Jorge Lozano é um homem sereno e profundo, preocupado e interessado pelos múltiplos problemas que afetam as pessoas hoje em dia. Trabalha como responsável da área de Laicos Construtores da Sociedade, dependente do Departamento de Justiça e Solidariedade do Conselho Episcopal Latino-Americano. Mais adiante esclarece que não é um especialista na temática droga, mas que a ação pastoral e a urgência de acompanhar os outros o levam a ter contato com muita gente e, a partir disso, nascem algumas reflexões.
Hoje o que leva os meninos e os adolescentes para a droga?
A vontade de "se sentir bem", quando não é o desespero devido à fome e ao frio nas ruas.
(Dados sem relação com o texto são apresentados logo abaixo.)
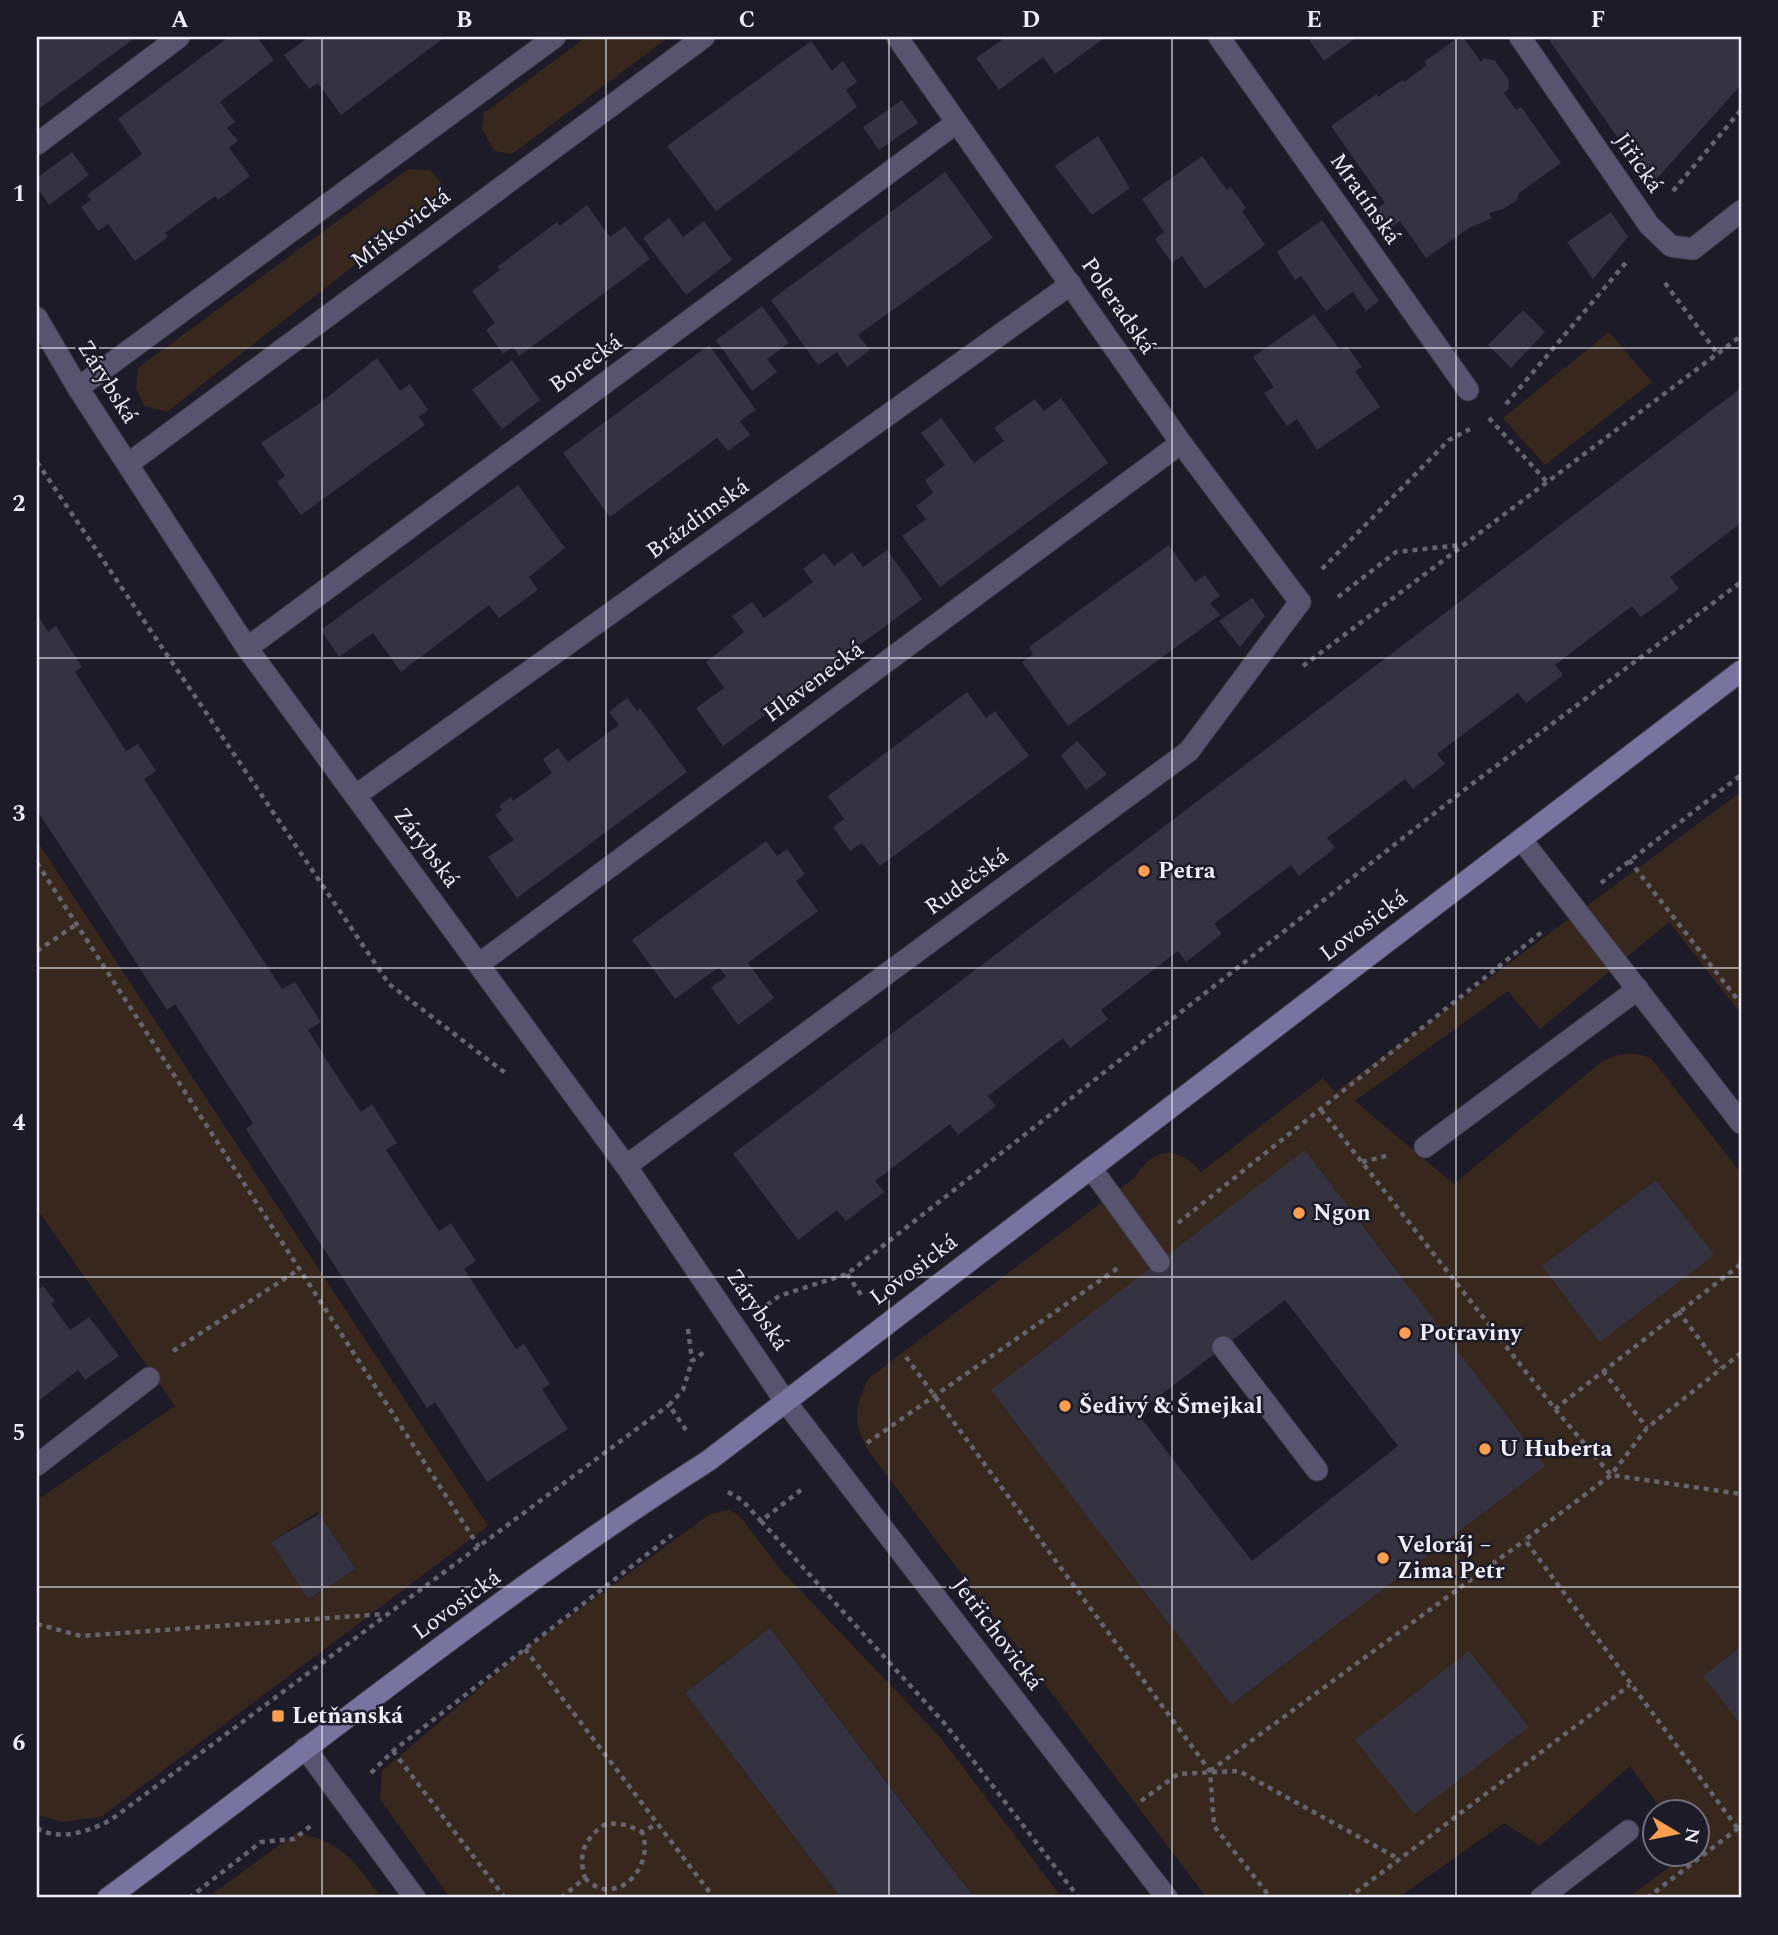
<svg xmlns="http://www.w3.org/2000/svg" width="1778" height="1935" font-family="Spectral,serif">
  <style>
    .green { fill: #37271c; fill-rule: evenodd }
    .building { fill: #353342; fill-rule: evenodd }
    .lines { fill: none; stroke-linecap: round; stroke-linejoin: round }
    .lane-casing { stroke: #3a3945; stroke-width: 23 }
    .street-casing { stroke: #3a3945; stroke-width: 23 }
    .secondary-casing { stroke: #3a3945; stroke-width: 23 }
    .path { stroke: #65646f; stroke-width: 4.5; stroke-dasharray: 5 5; stroke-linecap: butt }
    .lane { stroke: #585470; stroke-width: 21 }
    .street { stroke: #585470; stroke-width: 21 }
    .secondary { stroke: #7973a0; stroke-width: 21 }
    .grid { fill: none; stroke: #efeef7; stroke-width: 2; stroke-opacity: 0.55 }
    .poi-dot { fill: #fb9e50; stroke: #1d1b28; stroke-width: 2.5 }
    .labels { text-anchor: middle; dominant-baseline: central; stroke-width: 5; stroke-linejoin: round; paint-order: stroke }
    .street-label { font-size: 23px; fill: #efeef7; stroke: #1d1b28 }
    .poi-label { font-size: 23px; font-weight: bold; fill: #efeef7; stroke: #1d1b28; text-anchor: start }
    .neatline { fill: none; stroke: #efeef7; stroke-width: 2.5 }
    .grid-label { font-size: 23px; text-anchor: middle; font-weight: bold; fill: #efeef7 }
  </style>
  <rect width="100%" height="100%" fill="#1d1b28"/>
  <g class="green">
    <path d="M586,37H669L512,154L494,151L482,129L484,113Z"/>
    <path d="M408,169L430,170L441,182L439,199L167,412L144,406L136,388L138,368Z"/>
    <path d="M1609,332L1652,382L1545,465L1503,418Z"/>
    <path d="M1741,792V1014L1669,922L1540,1029L1508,991L1355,1101L1454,1184L1601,1062C1619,1053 1631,1051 1651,1058L1741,1173V1647L1704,1676L1741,1725V1898H1628L1685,1855L1698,1854V1812H1663L1630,1766L1540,1846L1504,1823L1398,1898H1207L869,1452C853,1422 853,1408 869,1378L1134,1178C1154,1147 1176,1144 1201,1172L1323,1078L1335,1092ZM1306,1151L1544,1466L1231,1705L992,1390ZM1656,1180L1713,1255L1543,1266Z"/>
    <path d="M37,841L488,1526L101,1817L64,1822L37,1815V1500L175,1406L37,1209ZM318,1512L356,1569L308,1599L271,1542Z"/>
    <path d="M729,1510L739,1515L781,1570L941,1738L1062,1898H975L770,1628L685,1693L841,1898H450L380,1799L382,1771L525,1649L710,1514Z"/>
    <path d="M297,1832C347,1846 351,1858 382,1898H207Z"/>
  </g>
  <g class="building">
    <path d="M37,37H136L37,110Z"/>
    <path d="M229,37H257L274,60L220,102L235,122L227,128L238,141L229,148L250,176L218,200L215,196L165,233L168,237L135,261L108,224L98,231L81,207L91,200L87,195L142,154L118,119Z"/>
    <path d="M309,37H445L341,115L318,83L309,89L284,55Z"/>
    <path d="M1006,37H1106L1055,74L1043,57L999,90L976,58Z"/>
    <path d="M1307,37H1357L1324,61Z"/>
    <path d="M1459,37H1463L1481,62L1484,58L1495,61L1509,80L1508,90L1504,93L1516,110L1521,107L1561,163L1519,193L1517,200L1503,209L1489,213L1492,218L1469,228L1426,258L1400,221L1386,231L1374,211L1385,203L1331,126L1377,94L1378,97L1402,80L1404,82L1427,65L1424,62Z"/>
    <path d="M1547,37H1741V85L1651,185Z"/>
    <path d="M811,41L832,71L843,61L857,82L846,90L857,107L716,211L667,146Z"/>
    <path d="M902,100L918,123L879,150L863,127Z"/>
    <path d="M1098,136L1130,188L1092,215L1055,166Z"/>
    <path d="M72,152L89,175L49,205L37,188V178Z"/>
    <path d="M1202,156L1227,190L1231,187L1246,208L1242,211L1265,245L1205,289L1182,256L1172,263L1155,239L1164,232L1142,199Z"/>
    <path d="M945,172L993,238L858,335L870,350L847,367L837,352L818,365L771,300Z"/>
    <path d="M587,205L610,237L625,226L650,259L519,356L513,347L503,354L486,330L495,323L472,291L500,270L497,267L557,222L560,226Z"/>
    <path d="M1611,212L1628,237L1593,279L1567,242Z"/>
    <path d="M669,218L683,237L704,221L732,260L686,295L643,238Z"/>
    <path d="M1322,220L1379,301L1366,311L1353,292L1326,311L1301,276L1295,280L1277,252Z"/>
    <path d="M762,306L789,343L767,359L777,372L752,391L716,340Z"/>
    <path d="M1523,310L1545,332L1511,368L1488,345Z"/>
    <path d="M1314,314L1340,350L1347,346L1362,367L1355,371L1380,407L1317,450L1297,419L1287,426L1264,393L1274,387L1253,357Z"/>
    <path d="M709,345L756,410L740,421L750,435L728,451L717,438L610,517L563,453Z"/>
    <path d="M377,358L400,391L410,384L428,410L419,417L425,425L301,515L277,482L285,476L261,443L320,403Z"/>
    <path d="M512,360L540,400L502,429L472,390Z"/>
    <path d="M1741,388V523L1670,577L1679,589L1641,617L1632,606L1555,665L1563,675L1526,703L1518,693L1437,754L1445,764L1413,789L1405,779L1327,838L1335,848L1299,876L1291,865L1214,924L1222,934L1186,962L1178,951L1101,1010L1108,1019L1070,1048L1063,1038L988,1096L996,1106L958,1135L950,1124L875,1181L884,1192L846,1221L837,1210L798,1240L733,1154Z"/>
    <path d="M1061,398L1108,463L940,587L902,536L926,519L916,506L933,493L925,480L945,465L921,433L941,418L974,463L1004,441L994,428L1035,399L1044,411Z"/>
    <path d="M518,485L565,548L529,577L538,590L499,618L489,605L401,672L373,633L339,657L321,630Z"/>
    <path d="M1169,545L1195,582L1205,575L1220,596L1210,603L1220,615L1068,726L1022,662L1033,654L1029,647Z"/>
    <path d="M887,550L922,599L723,746L696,708L724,688L706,662L744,632L732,616L752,602L764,618L813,582L803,569L824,553L834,566L852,552L863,567Z"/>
    <path d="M1252,598L1265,616L1240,647L1219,621Z"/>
    <path d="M37,614L48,632L56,626L82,667L75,672L126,751L138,744L156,771L144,779L282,989L295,982L321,1022L308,1030L333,1070L361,1112L372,1104L397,1143L386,1150L439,1231L451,1223L476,1261L464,1269L516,1349L524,1344L550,1384L542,1389L568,1429L487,1482L435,1402L427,1408L246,1129L253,1123L175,1004L167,1010L37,810Z"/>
    <path d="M967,692L986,718L995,711L1029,756L880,866L862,843L850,851L833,827L844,819L828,796Z"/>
    <path d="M627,698L637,711L640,708L687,772L517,898L488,857L514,840L495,815L502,810L499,806L511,797L513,801L552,773L543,759L558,748L568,762L619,725L609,712Z"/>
    <path d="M1077,741L1107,774L1086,790L1061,755Z"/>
    <path d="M766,841L777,856L787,849L805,874L796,881L818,911L748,963L774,998L738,1025L711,987L726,977L719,967L675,999L632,940Z"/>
    <path d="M1305,1150L1545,1466L1231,1705L991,1390ZM1285,1300L1398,1446L1252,1561L1137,1413Z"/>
    <path d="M1656,1180L1714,1255L1600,1342L1542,1266Z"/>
    <path d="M43,1286L55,1301L51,1304L70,1330L89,1317L119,1356L85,1380L78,1370L37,1402V1291Z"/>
    <path d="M319,1514L356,1569L308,1599L271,1542Z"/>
    <path d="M770,1628L944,1858L975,1898H841L685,1693Z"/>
    <path d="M1741,1647V1725L1703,1676Z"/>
    <path d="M1469,1651L1529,1727L1414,1814L1355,1740Z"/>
  </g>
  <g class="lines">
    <g class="lane-casing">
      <g id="lane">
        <path d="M1181,443L1300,602"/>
        <path d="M1521,839L1741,1123"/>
        <path d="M1425,1147L1638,989"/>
        <path d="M1091,1168L1159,1262"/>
        <path d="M1223,1347L1317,1470"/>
        <path d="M37,1465L149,1378"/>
        <path d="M305,1748L415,1898"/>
        <path d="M1541,1898L1628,1831"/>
      </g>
    </g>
    <g class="street-casing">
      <g id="street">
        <path d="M1219,37L1468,390"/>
        <path d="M1520,37L1649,225L1671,246L1693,249L1741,211"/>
        <path d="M37,144L179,37"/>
        <path d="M37,318L78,388L247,648L626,1166L785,1401L1167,1898"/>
        <path d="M78,388L555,37"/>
        <path d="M128,464L704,37"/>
        <path d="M247,648L956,123"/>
        <path d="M355,796L1071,284"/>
        <path d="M479,964L1181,443L897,37"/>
        <path d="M626,1166L1189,751L1300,602"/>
      </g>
    </g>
    <g class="secondary-casing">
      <path id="secondary" d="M108,1898C307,1751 499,1594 708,1461L1741,671"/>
    </g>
    <g class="path">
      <path d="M1673,191L1741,110"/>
      <path d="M1665,283L1717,353"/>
      <path d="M1506,404L1629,259"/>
      <path d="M1489,418L1547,482"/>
      <path d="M37,462L389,984L508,1075"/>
      <path d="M1322,569L1449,440L1470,429"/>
      <path d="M1338,597L1396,552L1461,545"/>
      <path d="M1303,666L1741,336"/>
      <path d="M1629,860L1741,1004"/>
      <path d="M37,863L479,1547"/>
      <path d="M1601,883L1741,775"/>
      <path d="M37,951L77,924"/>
      <path d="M1321,1110L1555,1409L1611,1475L1741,1494"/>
      <path d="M1362,1162L1390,1155"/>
      <path d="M1178,1223L1543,931"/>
      <path d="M847,1274L862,1296"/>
      <path d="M767,1305L779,1296L847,1274L1468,787L1741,582"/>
      <path d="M1678,1311L1721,1368"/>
      <path d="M688,1329L692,1361"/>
      <path d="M173,1351L298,1270"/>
      <path d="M1741,1353L1647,1428L1611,1475L1525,1540L1741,1833"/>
      <path d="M906,1357L1210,1771L1214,1826L1271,1898"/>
      <path d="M1603,1371L1647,1428"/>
      <path d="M1555,1409L1741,1264"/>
      <path d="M686,1430L669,1405L683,1390L692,1361L707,1350"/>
      <path d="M867,1443L1118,1268"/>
      <path d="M728,1492L742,1500L761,1521L805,1487"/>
      <path d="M761,1521L945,1724L1079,1898"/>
      <path d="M37,1624L81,1636L384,1614"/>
      <path d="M525,1649L714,1898"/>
      <path d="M393,1751L505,1898"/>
      <path d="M1210,1771L1525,1540"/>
      <path d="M371,1773L393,1751L672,1535"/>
      <path d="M1141,1801L1178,1774L1239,1771L1399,1859"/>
      <path d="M37,1828C59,1842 91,1831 112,1819L669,1405"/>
      <path d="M585,1878C615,1910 656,1867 642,1832"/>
      <path d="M189,1898L261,1842L294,1839L312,1825"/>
      <path d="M561,1898L585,1878C577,1852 586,1837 607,1823L627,1825L642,1832L657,1824"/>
      <path d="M1348,1898L1630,1685"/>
      <path d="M1647,1898L1741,1826"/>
    </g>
    <use href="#lane" class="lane"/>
    <use href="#street" class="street"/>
    <use href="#secondary" class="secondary"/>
  </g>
  <path class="grid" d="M322,37V1898M606,37V1898M889,37V1898M1172,37V1898M1456,37V1898M37,348H1741M37,658H1741M37,968H1741M37,1277H1741M37,1587H1741"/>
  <g class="poi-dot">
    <circle cx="1144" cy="871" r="7"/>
    <circle cx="1299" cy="1213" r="7"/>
    <circle cx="1405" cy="1333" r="7"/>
    <circle cx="1065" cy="1406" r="7"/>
    <circle cx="1485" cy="1449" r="7"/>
    <circle cx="1383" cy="1558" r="7"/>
    <rect x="271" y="1709" width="14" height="14" rx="3.5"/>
  </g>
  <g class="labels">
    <g class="street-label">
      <text transform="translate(1638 163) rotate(55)">Jiřická</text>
      <text transform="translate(1365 199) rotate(55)">Mratínská</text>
      <text transform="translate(401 229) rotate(-37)">Miškovická</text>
      <text transform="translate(1118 306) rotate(55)">Poleradská</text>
      <text transform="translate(586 364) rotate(-36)">Borecká</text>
      <text transform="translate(107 382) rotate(58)">Zárybská</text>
      <text transform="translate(698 519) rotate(-36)">Brázdimská</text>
      <text transform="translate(814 682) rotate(-37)">Hlavenecká</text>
      <text transform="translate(426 848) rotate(53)">Zárybská</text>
      <text transform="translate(967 882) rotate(-36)">Rudečská</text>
      <text transform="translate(1364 926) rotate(-37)">Lovosická</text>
      <text transform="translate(914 1270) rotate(-37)">Lovosická</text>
      <text transform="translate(757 1310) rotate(56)">Zárybská</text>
      <text transform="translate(457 1605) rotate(-36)">Lovosická</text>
      <text transform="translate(997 1634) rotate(53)">Jetřichovická</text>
    </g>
    <g class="poi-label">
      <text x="1158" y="871">Petra</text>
      <text x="1313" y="1213">Ngon</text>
      <text x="1419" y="1333">Potraviny</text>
      <text x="1079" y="1406">Šedivý &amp; Šmejkal</text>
      <text x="1499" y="1449">U Huberta</text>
      <text x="1397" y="1545">Veloráj –<tspan x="1397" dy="26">Zima Petr</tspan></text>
      <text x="292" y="1716">Letňanská</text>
    </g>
  </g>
  <rect width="1778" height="1935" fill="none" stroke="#1d1b28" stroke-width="77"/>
  <g transform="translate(1676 1833) rotate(100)"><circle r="33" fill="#1d1b28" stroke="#716f7b" stroke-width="2"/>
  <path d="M0-5L12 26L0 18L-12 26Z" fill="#fb9e50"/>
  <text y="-10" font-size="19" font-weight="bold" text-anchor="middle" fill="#efeef7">N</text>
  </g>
  <rect x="38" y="38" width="1702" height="1858" class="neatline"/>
  <g class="grid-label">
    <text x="180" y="27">A</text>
    <text x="464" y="27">B</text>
    <text x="747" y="27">C</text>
    <text x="1031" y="27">D</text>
    <text x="1314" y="27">E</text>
    <text x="1598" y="27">F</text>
    <text x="19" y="201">1</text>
    <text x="19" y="511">2</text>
    <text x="19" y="821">3</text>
    <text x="19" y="1130">4</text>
    <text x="19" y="1440">5</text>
    <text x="19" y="1750">6</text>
  </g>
</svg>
Garotos que perambulam por nossas cidades e cheiram cola; adolescentes que querem se desinibir no círculo vicioso de sábado à noite, onde para serem aceitos ou por medo de frustrar o outro sexualmente misturam álcool, drogas e Viagra. Em algumas zonas urbanas e suburbanas é maior o consumo de estimulantes sexuais em adolescentes que em adultos.
O senhor já se referiu ao "paco" em mais de uma ocasião, inclusive em meios jornalísticos.
É um tema gravíssimo. É a "droga-lixo", o que sobra da elaboração da cocaína, o que se varre do chão. Nela se agregam outras coisas, o mais barato, o mais letal e o que provoca estragos entre os garotos mais pobres. Aliás, não existe gasto de transporte, não implica traslado, é vendido nos mesmos lugares. A Argentina tem um dos índices de consumo mais altos da América Latina.
Isto leva a reexaminar as cumplicidades que a droga implica.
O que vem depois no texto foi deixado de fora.